1 Ocak 2014 Çarşamba

Fındığın Tarihi

Bir kuruyemiş olmanın ötesinde önemli medeniyetlerin topraklarında bir zenginlik ve değerli bir nimet olarak yetiştirildiği görülür. Ayrıca yemekleri yapılmış, törenler düzenlenmiş, üstüne türküler de yapılmıştır. Yanı fındık bir kültür ve  yaşam biçimi üretmiştir.
İnsanoğlu 50 bin yıldır dünyada ve son 4000 yıldır fındık bizim hayatımızda, fındıkla ilk yazılı kaynaklar dan biri de Midilli adasının Erasos kasabasında doğan Yunanlı filozof Thephrast’ ın (M. Ö. 372- 287) Nebaati Bilimler adlı eseridir ,fındıktan şu şekilde bahseder: “Pontus cevizi- fındığın, yabanilikten kurtarılıp ehlileştirilmesi için asıl kökten alınıp başka yere dikilmesi yeterli gelir.

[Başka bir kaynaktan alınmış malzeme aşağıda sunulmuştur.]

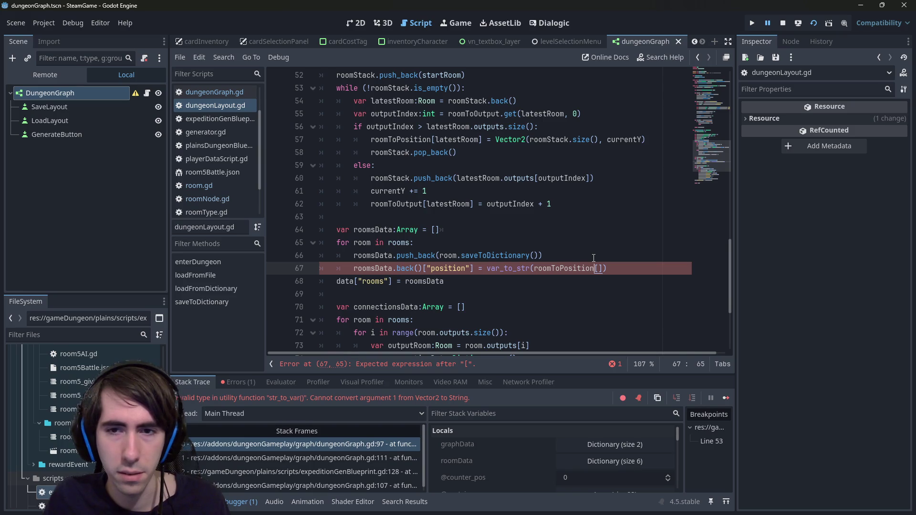
key("Right")
key("BackSpace")
key("BackSpace")
key("BackSpace")
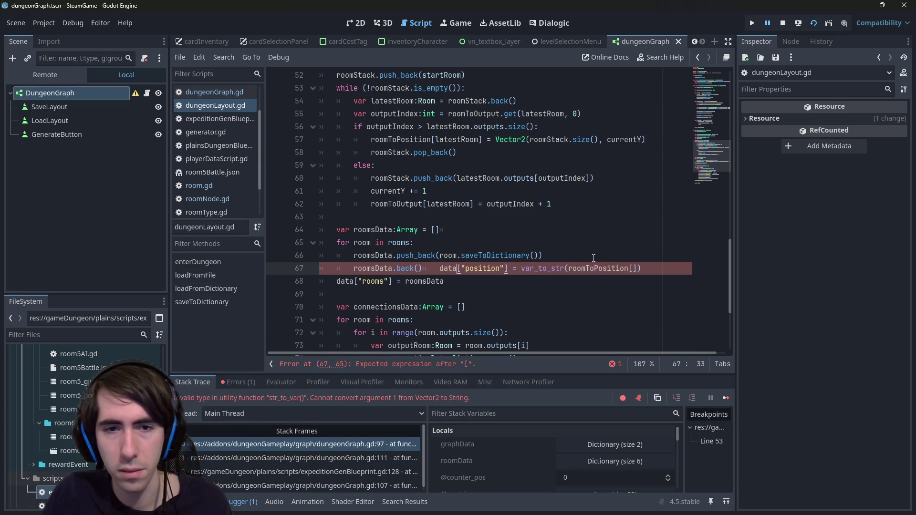
- Undo the back() attempt, paste the position assignment above it and open a new loop line
type(".")
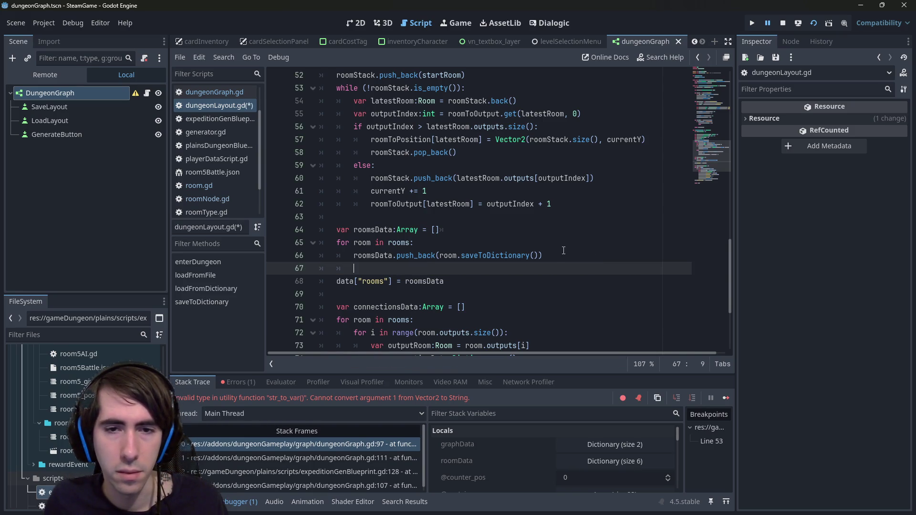
key("ctrl+x")
key("Up")
key("Up")
key("Up")
key("ctrl+z")
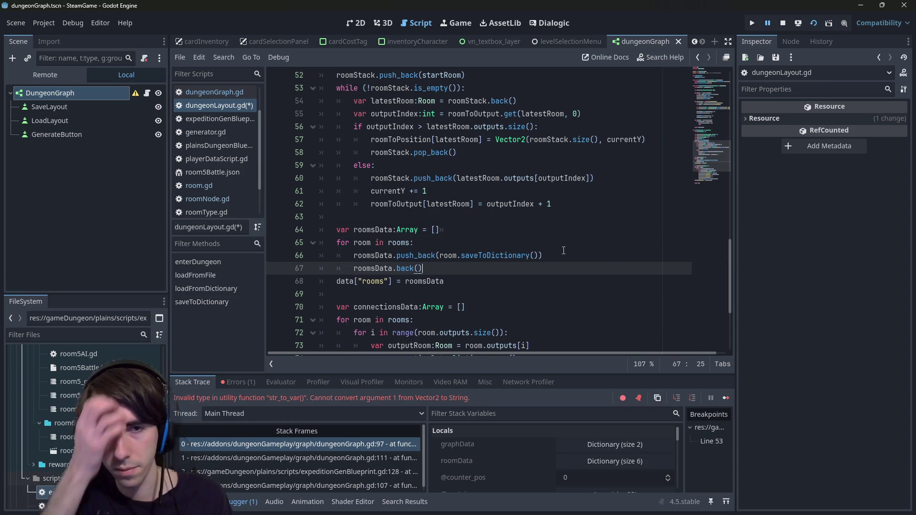
key("ctrl+y")
key("ctrl+y")
key("ctrl+z")
key("ctrl+z")
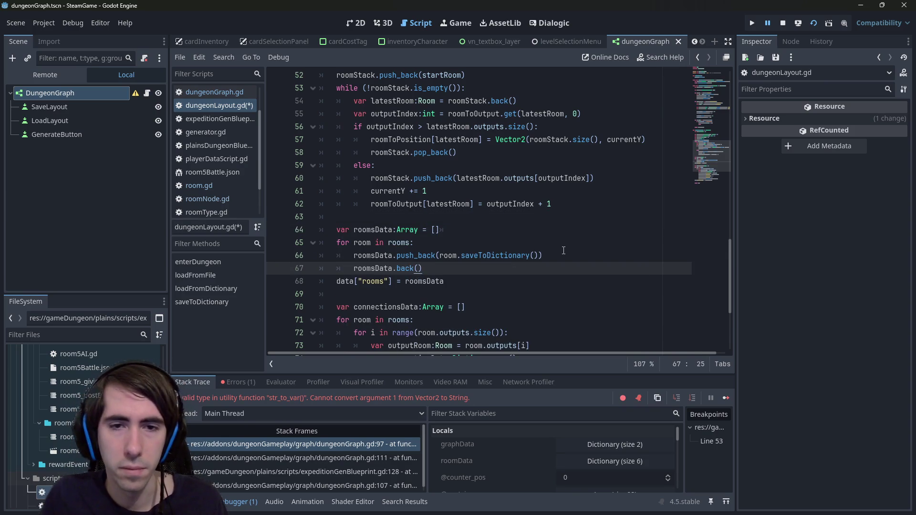
key("ctrl+v")
key("shift+Tab")
key("Up")
key("Up")
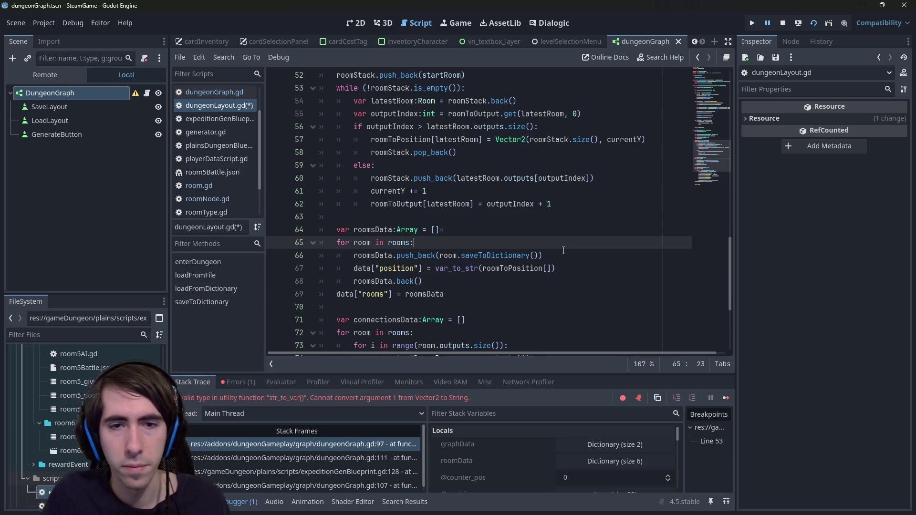
key("End")
key("Return")
- Declare var roomData:Dictionary = room.saveToDictionary() at the top of the loop
type("var ro")
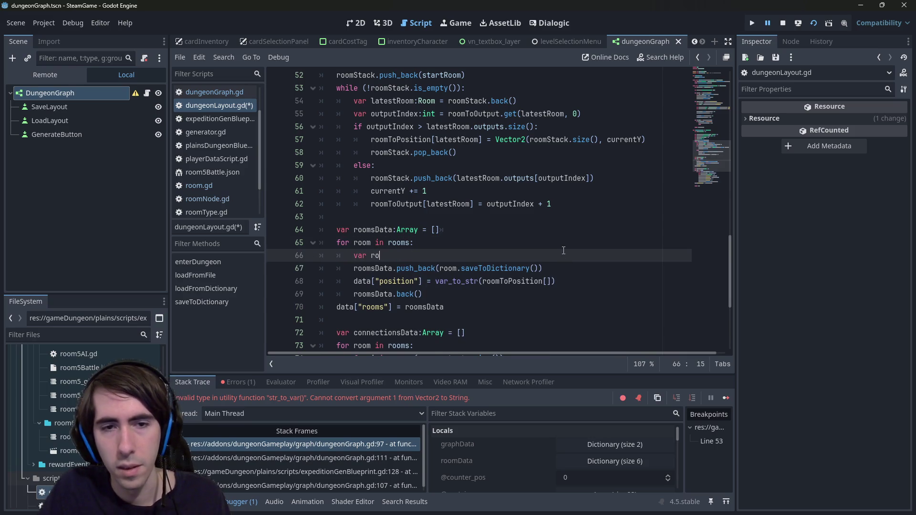
type("omData:")
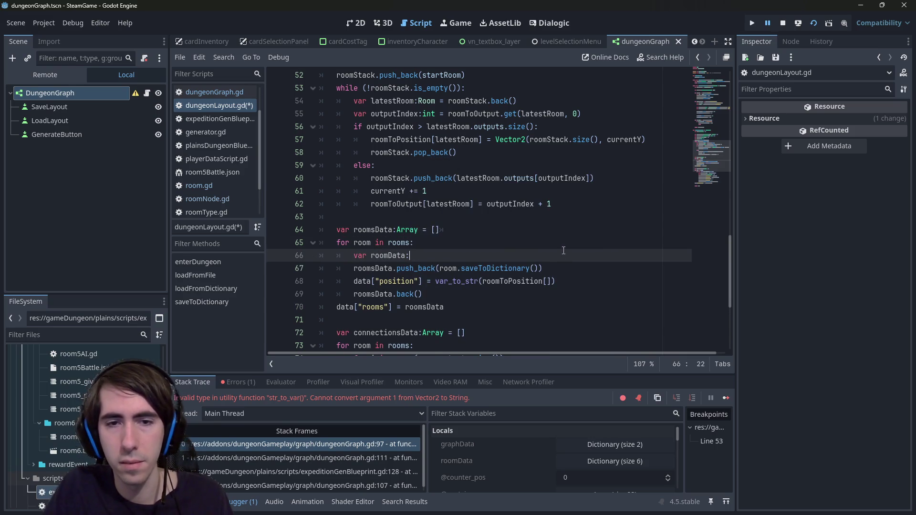
type("DictionaryH")
key("Return")
key("BackSpace")
key("BackSpace")
key("BackSpace")
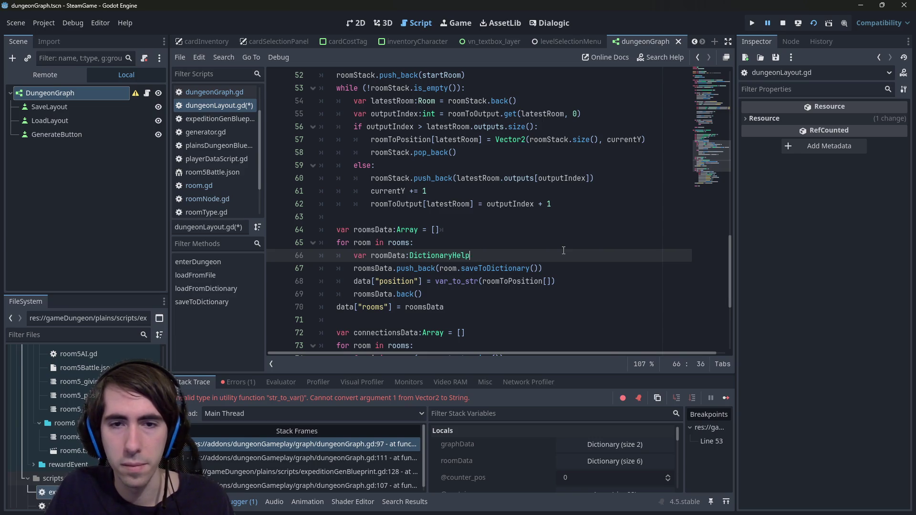
key("Down")
key("ctrl+Left")
key("ctrl+Left")
key("shift+End")
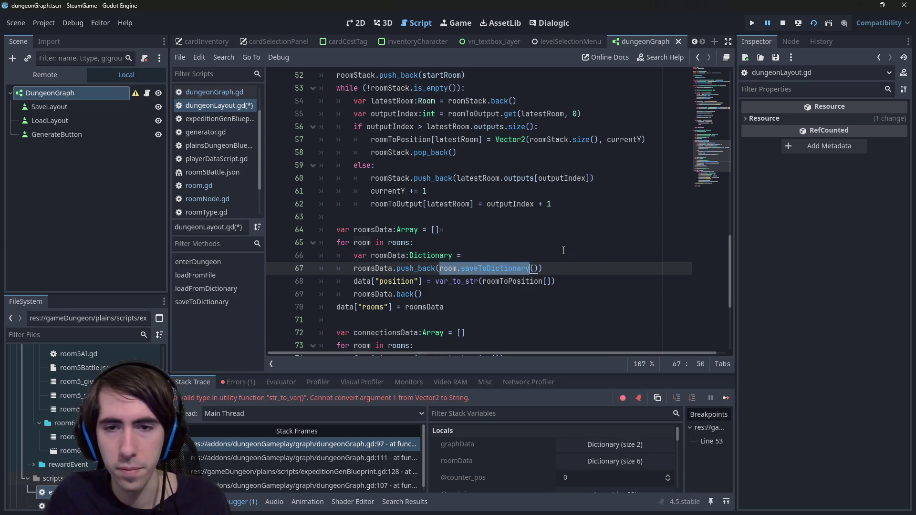
key("ctrl+c")
key("Up")
key("End")
key("ctrl+v")
key("BackSpace")
- Push roomData after the position line, fill the index with room, and save
key("Down")
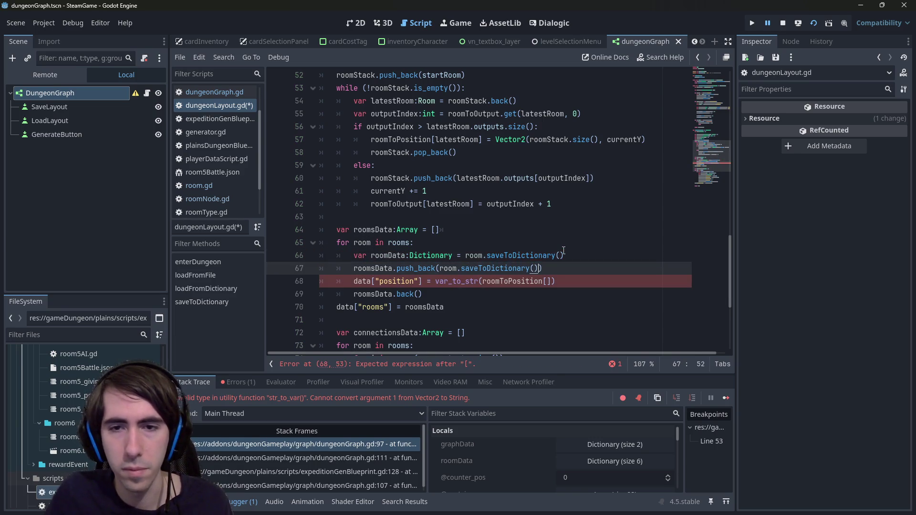
key("ctrl+shift+Left")
key("ctrl+shift+Left")
key("ctrl+shift+Left")
type("roomData")
key("Down")
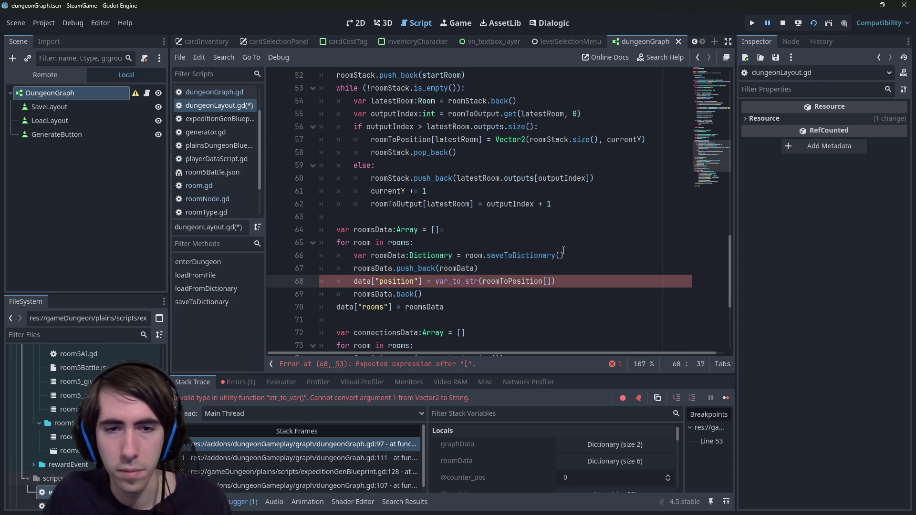
key("alt+Up")
key("Up")
key("End")
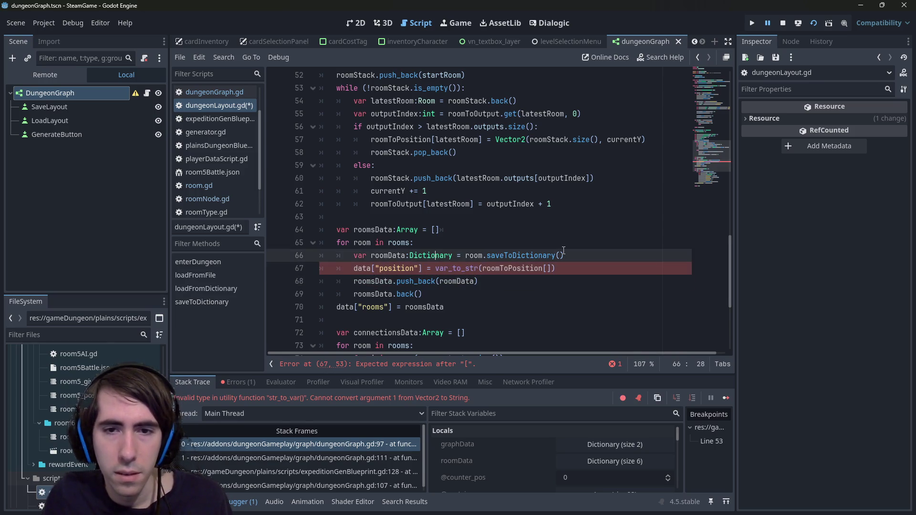
key("Down")
key("Left")
key("Left")
key("Left")
key("Right")
type("roo")
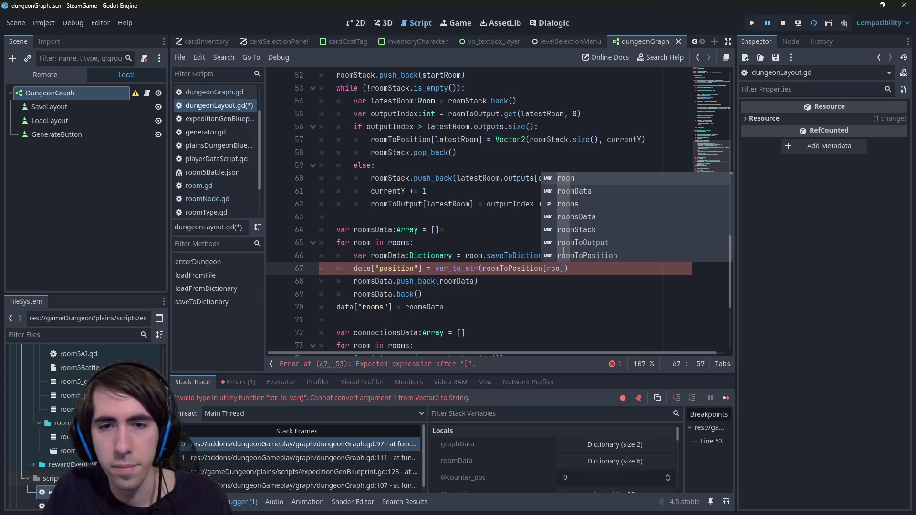
type("m")
key("ctrl+s")
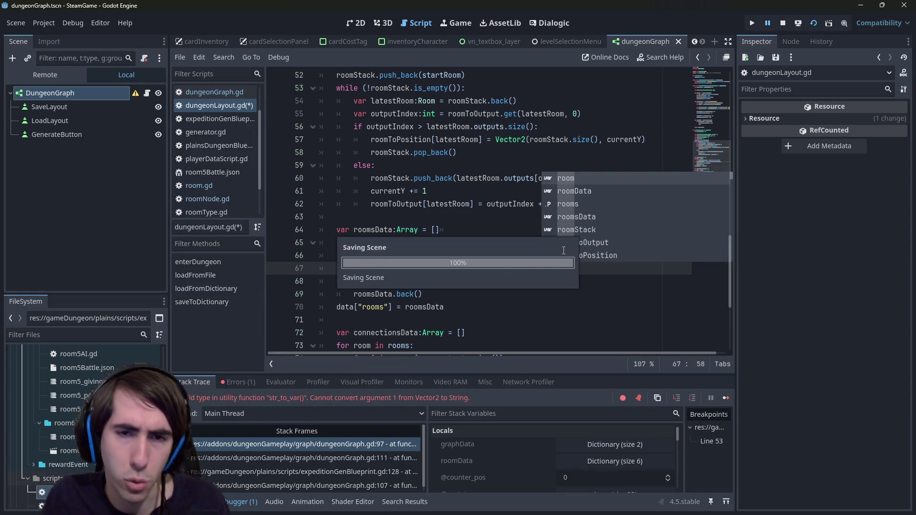
- Replace data with roomData on the position line and stop the running game
double_click(383, 258)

Bu suretle kışa daha çok dayanaklı olan fındık, iki cins olup birisi yuvarlak, yani tombul. Diğeri ise uzunca, sivridir. Fındık fidanı sulak yerlerde daha iyi gelişir, meyvesinin kabuğu üzerinde beyaz benekler vardır. ”O günden bu güne fındık hala aynı şekilde yetiştirilmektedir
Osmanlı Devleti zamanında fındık için pek çok tedbir alınmıştır. Fındık fidanlarının yurt dışına çıkarılması yasaklanmıştır.
Cumhuriyet Döneminde fındıktan alınan aşar vergisi kaldırılarak % 8 vergi konulmuş. Fındık fidanları yurt dışına çıkarılma yasağı getirilmiştir. Giresun’da 1924-25 yılları arasında 30 tane fındık kırma fabrikası vardır. Bunların 10 tanesi motorla  20 tanesi kol gücüyle çalışıyordu. Ayrıca her fabrikanın acı fındıktan üretilen aydınlatmada kullanılan yağ bölümü tatlı fındıktan üretilen yemeklikte kullanılan yağ bölümü mevcuttu. 1935 den itibaren üç kere fındık şurası toplanmıştır.
2 Kasım 1935 yılında Fındık Tarım Satış Kooperetifleri Birliği kurulmuştur.